Welche Schlussfolgerungen kann man ziehen? Erstens die Medien: Zumindest die deutschen Medien haben über den Piratenakt selbst zunächst nur indirekt berichtet. Erwähnt wurde dann, dass der Iran Gegenmaßnahmen (etwa die Kaperung britischer Schiffe) androhe. Als es dann notwendig wurde, die britische Piraterie zu erwähnen, wurde ihre Begründung durch Herrn Hunt, man wolle die Sanktionen der EU gegen Syrien durchsetzen, eins zu eins wiedergegeben, ohne auch nur zu erwähnen, dass Drittstaaten an solche Beschlüsse der EU nicht gebunden sind. Wie so oft werden Beschlüsse der EU oder der NATO als weltweit gültiges Recht dargestellt. Die erklärte Absicht der beiden Organisationen, die legitime Regierung Syriens zu stürzen, ist Grund genug, um diese zum illegitimen »Assad-Regime« abzustempeln und Krieg gegen das Land zu führen. Der hehre Grundsatz, die internationalen Handelswege zu sichern, der als Rechtfertigung der weiteren deutschen Aufrüstung gilt, wird dabei locker über Bord geworfen. In allem folgt die Meinungsmache, wie in Kriegszeiten üblich, bedingungslos der politischen Führung.

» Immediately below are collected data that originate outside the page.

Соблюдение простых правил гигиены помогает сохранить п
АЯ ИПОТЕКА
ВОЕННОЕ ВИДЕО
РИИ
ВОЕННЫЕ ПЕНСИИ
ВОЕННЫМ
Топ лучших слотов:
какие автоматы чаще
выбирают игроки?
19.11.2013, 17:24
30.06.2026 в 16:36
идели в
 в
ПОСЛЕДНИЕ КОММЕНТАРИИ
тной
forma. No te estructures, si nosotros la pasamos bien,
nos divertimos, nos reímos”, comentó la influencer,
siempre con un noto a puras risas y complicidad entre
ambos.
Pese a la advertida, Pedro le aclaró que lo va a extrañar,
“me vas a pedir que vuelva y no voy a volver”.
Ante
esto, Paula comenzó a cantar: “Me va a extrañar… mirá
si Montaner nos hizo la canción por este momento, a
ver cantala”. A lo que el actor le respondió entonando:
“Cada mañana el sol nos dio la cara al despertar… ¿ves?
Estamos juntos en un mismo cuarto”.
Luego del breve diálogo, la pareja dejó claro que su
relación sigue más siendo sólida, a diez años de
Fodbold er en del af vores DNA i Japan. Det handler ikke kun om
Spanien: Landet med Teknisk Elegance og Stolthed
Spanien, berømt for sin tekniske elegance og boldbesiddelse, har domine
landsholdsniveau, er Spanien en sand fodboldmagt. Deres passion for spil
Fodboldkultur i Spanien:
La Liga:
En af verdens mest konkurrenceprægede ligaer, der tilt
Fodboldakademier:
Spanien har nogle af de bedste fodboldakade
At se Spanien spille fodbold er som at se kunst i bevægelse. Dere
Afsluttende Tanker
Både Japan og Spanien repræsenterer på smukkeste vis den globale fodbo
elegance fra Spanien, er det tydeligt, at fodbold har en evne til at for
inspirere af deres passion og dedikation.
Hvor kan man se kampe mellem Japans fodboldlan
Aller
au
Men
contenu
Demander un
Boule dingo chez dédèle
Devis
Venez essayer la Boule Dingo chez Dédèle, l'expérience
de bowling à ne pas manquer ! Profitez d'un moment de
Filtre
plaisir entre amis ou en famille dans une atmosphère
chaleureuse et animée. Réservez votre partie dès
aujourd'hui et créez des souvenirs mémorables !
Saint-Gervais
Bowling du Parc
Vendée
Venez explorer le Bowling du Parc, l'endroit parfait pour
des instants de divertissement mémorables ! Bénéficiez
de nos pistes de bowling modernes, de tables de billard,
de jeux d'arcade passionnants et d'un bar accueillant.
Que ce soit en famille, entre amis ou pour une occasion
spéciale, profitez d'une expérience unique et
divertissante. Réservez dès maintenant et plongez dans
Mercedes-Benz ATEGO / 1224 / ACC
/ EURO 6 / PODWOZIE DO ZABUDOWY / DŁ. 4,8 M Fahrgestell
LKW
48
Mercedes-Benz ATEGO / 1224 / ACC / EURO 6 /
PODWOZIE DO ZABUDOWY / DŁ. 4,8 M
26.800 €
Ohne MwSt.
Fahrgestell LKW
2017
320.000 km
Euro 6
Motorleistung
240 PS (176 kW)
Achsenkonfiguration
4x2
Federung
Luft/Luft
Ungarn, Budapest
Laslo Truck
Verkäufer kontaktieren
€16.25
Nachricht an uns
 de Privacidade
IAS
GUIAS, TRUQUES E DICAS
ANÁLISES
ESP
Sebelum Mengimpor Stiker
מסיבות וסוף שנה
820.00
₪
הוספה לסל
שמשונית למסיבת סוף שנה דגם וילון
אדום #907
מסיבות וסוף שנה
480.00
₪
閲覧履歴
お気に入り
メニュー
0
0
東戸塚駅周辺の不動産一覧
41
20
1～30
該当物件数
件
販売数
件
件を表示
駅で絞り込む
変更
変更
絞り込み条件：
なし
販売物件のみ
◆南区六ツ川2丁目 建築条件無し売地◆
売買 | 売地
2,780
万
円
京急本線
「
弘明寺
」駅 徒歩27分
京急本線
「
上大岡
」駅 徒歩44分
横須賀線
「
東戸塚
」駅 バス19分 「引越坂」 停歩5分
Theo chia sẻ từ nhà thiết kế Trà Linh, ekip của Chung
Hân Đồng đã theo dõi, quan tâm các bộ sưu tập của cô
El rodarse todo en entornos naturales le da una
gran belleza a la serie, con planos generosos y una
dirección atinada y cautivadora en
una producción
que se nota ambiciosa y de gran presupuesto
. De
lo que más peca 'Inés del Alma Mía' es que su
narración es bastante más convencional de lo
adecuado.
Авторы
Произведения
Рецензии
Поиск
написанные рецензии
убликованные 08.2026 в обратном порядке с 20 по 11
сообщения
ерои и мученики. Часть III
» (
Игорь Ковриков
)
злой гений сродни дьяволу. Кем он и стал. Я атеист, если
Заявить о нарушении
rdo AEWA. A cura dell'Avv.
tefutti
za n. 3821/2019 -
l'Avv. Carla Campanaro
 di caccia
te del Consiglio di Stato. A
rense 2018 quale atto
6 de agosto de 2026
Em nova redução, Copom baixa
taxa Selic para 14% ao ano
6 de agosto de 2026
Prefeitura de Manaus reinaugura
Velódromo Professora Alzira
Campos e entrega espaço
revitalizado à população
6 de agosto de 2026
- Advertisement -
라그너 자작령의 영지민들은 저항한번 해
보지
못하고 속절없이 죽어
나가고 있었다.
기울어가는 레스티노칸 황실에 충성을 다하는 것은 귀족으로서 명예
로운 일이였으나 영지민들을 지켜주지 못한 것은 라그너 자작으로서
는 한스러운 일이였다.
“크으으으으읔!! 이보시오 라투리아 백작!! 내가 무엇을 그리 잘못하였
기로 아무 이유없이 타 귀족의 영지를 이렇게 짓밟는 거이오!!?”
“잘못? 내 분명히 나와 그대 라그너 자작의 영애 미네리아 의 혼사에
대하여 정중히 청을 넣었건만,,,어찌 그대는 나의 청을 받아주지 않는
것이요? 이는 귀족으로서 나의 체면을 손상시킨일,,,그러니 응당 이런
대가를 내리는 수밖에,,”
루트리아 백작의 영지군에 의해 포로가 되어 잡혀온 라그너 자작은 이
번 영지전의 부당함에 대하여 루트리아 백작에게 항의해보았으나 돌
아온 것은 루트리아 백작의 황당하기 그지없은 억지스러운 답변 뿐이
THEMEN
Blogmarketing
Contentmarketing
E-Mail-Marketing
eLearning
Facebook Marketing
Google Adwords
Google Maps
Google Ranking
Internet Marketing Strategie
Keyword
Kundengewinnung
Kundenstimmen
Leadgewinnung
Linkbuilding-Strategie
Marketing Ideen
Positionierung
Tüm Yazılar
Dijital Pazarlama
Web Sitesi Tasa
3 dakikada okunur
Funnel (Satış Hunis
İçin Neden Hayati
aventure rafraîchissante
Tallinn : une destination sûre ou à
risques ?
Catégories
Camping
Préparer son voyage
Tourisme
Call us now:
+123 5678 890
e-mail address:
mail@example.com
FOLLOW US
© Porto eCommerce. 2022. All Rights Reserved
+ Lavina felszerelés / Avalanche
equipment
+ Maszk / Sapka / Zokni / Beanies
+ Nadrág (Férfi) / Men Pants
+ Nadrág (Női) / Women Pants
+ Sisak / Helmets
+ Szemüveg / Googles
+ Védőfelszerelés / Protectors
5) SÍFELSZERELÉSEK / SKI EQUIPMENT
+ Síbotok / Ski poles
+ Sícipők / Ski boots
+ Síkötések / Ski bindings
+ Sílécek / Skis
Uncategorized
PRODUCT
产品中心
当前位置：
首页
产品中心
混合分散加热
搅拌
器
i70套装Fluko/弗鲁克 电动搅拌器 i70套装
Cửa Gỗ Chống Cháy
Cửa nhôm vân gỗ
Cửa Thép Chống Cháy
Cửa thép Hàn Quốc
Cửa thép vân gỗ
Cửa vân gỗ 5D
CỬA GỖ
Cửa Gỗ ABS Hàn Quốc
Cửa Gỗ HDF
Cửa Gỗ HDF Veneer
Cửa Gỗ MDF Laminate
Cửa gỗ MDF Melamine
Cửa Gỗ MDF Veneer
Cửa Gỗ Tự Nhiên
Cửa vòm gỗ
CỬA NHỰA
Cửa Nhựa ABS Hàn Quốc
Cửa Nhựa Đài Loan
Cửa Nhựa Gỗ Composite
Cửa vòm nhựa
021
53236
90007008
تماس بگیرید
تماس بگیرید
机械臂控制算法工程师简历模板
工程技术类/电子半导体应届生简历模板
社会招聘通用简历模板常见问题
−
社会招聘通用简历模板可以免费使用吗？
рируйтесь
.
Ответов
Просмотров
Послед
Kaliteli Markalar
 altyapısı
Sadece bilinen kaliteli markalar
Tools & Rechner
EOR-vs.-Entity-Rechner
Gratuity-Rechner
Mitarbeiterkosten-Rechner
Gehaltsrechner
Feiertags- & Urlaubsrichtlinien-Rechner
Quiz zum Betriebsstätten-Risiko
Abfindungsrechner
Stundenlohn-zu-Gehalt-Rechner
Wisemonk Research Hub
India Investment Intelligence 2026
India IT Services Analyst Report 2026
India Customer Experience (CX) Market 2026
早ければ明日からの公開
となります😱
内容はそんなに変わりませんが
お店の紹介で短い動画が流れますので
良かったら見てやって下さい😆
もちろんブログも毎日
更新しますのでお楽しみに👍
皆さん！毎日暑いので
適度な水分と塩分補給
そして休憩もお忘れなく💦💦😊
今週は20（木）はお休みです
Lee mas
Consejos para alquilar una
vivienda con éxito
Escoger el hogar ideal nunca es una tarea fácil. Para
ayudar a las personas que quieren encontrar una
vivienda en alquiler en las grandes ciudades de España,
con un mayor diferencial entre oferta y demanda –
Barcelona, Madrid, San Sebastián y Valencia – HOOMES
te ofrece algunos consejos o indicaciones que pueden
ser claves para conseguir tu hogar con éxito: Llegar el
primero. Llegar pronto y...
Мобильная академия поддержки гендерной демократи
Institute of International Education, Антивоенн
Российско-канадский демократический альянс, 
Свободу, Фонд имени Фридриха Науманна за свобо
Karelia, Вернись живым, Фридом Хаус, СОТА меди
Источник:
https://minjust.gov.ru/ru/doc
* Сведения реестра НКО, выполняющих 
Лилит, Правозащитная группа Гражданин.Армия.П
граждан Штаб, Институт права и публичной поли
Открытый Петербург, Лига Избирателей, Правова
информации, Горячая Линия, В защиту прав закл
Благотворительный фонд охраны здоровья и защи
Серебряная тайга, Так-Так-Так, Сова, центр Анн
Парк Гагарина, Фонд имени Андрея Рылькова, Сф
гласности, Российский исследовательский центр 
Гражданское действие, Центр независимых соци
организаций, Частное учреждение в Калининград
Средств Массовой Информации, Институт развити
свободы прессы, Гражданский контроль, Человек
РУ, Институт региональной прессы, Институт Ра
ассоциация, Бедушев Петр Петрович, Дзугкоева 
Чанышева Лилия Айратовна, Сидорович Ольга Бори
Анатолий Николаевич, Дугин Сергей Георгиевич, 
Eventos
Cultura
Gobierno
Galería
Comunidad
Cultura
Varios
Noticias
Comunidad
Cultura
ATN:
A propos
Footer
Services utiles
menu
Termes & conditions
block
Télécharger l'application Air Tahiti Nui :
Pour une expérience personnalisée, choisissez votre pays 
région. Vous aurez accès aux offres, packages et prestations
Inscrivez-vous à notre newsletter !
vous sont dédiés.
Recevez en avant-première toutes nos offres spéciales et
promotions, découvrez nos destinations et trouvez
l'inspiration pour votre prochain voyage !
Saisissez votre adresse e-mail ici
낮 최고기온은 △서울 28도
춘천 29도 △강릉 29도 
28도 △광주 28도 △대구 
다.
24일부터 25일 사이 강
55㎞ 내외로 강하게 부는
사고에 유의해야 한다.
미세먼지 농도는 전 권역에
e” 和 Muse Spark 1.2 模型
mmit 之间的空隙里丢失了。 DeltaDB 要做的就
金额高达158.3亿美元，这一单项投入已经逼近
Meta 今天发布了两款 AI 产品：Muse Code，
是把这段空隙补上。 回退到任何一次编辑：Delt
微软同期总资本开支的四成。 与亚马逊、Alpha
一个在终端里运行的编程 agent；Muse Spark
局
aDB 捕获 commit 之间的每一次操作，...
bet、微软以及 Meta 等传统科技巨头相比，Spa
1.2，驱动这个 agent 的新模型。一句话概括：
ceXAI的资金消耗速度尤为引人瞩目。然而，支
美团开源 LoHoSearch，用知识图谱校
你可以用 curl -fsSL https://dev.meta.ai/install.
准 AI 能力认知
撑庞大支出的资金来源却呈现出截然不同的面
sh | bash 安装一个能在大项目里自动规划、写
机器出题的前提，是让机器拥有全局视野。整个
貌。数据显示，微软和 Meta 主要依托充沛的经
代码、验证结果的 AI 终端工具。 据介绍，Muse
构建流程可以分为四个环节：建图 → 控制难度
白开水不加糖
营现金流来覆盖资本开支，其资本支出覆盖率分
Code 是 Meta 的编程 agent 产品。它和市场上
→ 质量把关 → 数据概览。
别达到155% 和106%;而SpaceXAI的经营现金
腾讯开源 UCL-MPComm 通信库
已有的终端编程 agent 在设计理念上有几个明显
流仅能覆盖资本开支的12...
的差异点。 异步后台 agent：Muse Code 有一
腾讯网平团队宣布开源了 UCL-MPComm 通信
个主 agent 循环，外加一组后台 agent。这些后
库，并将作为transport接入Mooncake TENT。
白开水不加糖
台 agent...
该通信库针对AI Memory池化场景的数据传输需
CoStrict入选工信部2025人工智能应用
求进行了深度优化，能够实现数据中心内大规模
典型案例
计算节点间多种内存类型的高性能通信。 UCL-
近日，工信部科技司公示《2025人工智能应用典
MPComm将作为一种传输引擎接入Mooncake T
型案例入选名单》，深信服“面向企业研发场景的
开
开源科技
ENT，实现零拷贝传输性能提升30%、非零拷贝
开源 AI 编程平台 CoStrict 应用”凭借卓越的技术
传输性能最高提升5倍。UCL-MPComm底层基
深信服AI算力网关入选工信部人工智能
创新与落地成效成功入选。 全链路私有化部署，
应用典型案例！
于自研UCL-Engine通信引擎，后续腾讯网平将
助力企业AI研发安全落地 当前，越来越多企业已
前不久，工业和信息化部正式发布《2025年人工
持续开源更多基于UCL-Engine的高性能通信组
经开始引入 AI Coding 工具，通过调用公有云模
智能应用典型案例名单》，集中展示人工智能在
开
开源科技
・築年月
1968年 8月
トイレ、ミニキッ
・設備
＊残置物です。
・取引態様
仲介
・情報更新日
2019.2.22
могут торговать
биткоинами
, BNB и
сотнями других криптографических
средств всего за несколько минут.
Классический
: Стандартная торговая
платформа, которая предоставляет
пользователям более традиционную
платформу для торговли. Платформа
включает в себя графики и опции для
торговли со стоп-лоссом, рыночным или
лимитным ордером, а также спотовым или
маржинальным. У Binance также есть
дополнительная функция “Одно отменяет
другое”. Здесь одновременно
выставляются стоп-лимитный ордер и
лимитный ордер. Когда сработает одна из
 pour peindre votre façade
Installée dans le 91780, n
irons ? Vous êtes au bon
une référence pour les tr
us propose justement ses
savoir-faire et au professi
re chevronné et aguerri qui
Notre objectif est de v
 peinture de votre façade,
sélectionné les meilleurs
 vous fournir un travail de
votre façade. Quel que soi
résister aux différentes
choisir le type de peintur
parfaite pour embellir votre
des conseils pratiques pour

Zweitens zeigt die Affäre das Anwachsen des Abenteurertums. Vermutlich ist es in der schon lange dauernden politischen Krise Britanniens und angesichts der Uneinigkeit der dort herrschenden Klasse besonders ausgeprägt. Hunt hat als Außenminister einer praktisch schon nicht mehr im Amt befindlichen Regierung versucht, mittels eines Piratenakts die offizielle Position der EU-Staaten zu unterlaufen, sich den einseitigen US-Sanktionen gegen den Iran nicht zu beugen.

Drittens ist bemerkenswert, wie gelassen der Iran auf die Aggression Britanniens reagiert hat. Erst nach mehr als einer Woche formaler Proteste und mehrerer Gespräche mit der britischen Regierung wurde das britische Schiff gekapert. Die Botschaft ist klar. Der begrenzte Krieg der Staaten unter US-Führung wird ebenso begrenzt erwidert. Für den Iran ist die Erdölausfuhr extrem wichtig. Eine Unterbindung der Exporte – selbst an wenig zahlungskräftige Kundschaft wie Syrien – kann nicht hingenommen werden. Der vorläufig mit Hilfe Russlands gewonnene Abwehrkrieg Syriens zeigt, was möglich ist.